The Story
Why it exists.
The beginning
Gold Spot arrived in 2022 as the second chapter in Sarah Baker's Oud Trilogy. The concept came from Hollywood's golden age, specifically, the technical term 'gold spot,' the precise angle of stage light that transforms an actor into something luminous, almost mythic. Perfumer Chris Maurice received a brief that sounds less like a fragrance brief and more like a screenplay: a scent for someone who loves luxury, surrounds themselves with art, and has no problem spending an entire afternoon in bed with butterscotch bonbons and broadsheets. That's the story the notes tell. Warm, luxurious, unapologetically indulgent. Chris Maurice built this around Laotian oud and Suyufi agarwood, the kind of double-oud layering that gives the house's trilogy its backbone.
What makes Gold Spot distinctive is the butterscotch. Not candied, not linear, it arrives malty and rich, almost savory in its sweetness. In most oud fragrances, sweetness is an accent. Here, it's structural. The dark chocolate does similar work: bittersweet, not dessert. It keeps the composition from tipping into pure gourmand territory even as the butterscotch note screams indulgence. The cypriol oil (nagarmotha) is doing something quietly important too. Earthy, slightly medicinal, it weaves through the sweetness like a counter-melody, preventing the butterscotch from ever becoming an overt confection.
The evolution
The opening is bright. Bergamot and petitgrain cut through immediately, citrus oils that smell like the first light through a window, crisp and alert. Orange blossom follows quickly, softening everything. Then the real structure emerges: cypriol oil, earthy and medicinal, weaving through the chocolate and butterscotch. Not sweet at first. More like a hand catching something before it falls.

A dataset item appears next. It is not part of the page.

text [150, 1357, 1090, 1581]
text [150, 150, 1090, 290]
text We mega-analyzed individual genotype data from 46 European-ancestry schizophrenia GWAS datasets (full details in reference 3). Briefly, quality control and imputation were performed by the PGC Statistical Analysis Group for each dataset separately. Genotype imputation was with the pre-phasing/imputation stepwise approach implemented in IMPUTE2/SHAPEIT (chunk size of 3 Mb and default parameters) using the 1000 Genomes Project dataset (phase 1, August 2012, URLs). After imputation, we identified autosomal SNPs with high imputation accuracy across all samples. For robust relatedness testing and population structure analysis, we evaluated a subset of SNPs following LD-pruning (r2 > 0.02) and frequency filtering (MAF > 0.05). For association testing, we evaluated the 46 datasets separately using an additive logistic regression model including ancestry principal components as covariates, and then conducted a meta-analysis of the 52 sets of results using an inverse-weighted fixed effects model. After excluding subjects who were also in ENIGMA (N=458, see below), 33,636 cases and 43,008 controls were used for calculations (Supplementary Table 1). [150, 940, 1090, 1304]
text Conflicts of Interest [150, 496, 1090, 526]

The heart arrives around the twenty-minute mark. Dark chocolate and butterscotch emerge together now, the butterscotch taking on that malty quality that separates it from caramel. The cypriol stays woven through, earthy, grounding, refusing to let the sweetness become frivolous. Myrrh adds its smoky, balsamic weight. Amber brings warmth. By the third hour, the base announces itself. Laotian oud comes forward with that dry, slightly animalic presence, not aggressive, but insistent. Butterscotch has transformed by now too, no longer bright and malty but deeper, almost resinous in its sweetness.
Cultural impact
Gold Spot is the second chapter in Sarah Baker's Oud Trilogy, each fragrance exploring oud through a different lens. Where Loudo leans animalic and raw, Gold Spot takes the luminous, glamorous angle: Hollywood golden age, film stars surrounded by objets d'art, butterscotch bonbons in bed. The butterscotch note is its differentiator in the oud landscape. Laotian and Suyufi oud anchor it in familiar territory, but the sweet-bitter contrast from butterscotch and dark chocolate sets it apart from most niche oud compositions.